I hear that autistic people are often deemed rude or uncaring. I was the opposite. Everyone saw me as very sweet, nice, kind, caring, etc. I never appeared uncaring and cold to anyone as a child. In my teen years, I did have some things slip through where I could come off that way, but overall everyone would shower me with compliments about how nice and sweet I was. I saw that other kids had a balance of someone being rude and nice to them, but I got an overwhelming amount of praise and kindness and smiles as opposed to people actively disliking me for seemingly no reason. Instead, I found people seemed to like me for no reason.
Apparently, I'm the type of person where you cannot imagine me doing something morally wrong or "dirty". I'm always abiding by rules, I know this so that could be why they feel this way about me. I don't know, it doesn't matter where I go people will always say "Oh she's great! I love ___!" even with people I hardly know, they seem to be very nice to me without me understanding why.
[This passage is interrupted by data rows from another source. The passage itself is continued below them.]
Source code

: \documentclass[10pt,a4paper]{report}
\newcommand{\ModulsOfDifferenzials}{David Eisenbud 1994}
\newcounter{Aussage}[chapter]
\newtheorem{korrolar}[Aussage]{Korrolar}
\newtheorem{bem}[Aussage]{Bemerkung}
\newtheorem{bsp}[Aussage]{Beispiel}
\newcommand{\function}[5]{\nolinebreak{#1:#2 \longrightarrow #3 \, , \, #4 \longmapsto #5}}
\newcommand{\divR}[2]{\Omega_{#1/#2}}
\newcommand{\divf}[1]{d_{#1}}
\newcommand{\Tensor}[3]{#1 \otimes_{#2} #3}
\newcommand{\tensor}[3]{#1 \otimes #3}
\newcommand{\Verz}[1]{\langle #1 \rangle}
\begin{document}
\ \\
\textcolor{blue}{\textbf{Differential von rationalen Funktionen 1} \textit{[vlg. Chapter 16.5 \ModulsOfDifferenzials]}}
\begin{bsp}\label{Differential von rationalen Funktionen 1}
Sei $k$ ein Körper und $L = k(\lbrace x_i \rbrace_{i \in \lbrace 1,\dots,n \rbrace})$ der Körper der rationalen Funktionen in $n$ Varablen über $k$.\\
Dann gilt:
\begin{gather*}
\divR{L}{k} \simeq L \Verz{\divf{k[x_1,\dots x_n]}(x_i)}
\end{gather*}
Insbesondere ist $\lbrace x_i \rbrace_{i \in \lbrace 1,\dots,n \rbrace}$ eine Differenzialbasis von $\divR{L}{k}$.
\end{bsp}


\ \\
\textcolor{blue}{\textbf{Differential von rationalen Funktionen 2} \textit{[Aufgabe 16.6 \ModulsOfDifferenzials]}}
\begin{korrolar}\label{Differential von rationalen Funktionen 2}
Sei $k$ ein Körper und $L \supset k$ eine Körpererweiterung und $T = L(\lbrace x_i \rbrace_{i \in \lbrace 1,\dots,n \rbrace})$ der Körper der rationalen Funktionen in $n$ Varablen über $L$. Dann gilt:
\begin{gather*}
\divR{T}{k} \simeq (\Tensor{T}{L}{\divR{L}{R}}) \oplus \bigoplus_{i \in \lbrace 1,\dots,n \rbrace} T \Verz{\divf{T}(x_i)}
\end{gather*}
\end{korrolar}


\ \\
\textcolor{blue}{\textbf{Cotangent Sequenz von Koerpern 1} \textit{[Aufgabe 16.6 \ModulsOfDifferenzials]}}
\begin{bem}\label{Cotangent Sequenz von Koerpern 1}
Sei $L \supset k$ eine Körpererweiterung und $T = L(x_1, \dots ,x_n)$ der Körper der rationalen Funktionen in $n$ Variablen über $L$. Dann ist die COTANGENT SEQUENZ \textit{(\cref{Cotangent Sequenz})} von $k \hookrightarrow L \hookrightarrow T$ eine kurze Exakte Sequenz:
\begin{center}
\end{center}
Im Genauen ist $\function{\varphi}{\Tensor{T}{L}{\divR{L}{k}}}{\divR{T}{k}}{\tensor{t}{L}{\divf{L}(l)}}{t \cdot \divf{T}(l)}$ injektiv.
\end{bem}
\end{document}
I mean, I'm not complaining, but I find it very interesting. I've also heard it was because I was nice to them, but I hardly remember doing anything "nice" for people, I just do stuff at times and apparently I'm loved.
At one point I wondered if it was because they figured something was "wrong" and would just shower me with respect and kindness because they were afraid of hurting my feelings if they told the truth. Has anyone else been through the same thing, or am I looking too into it?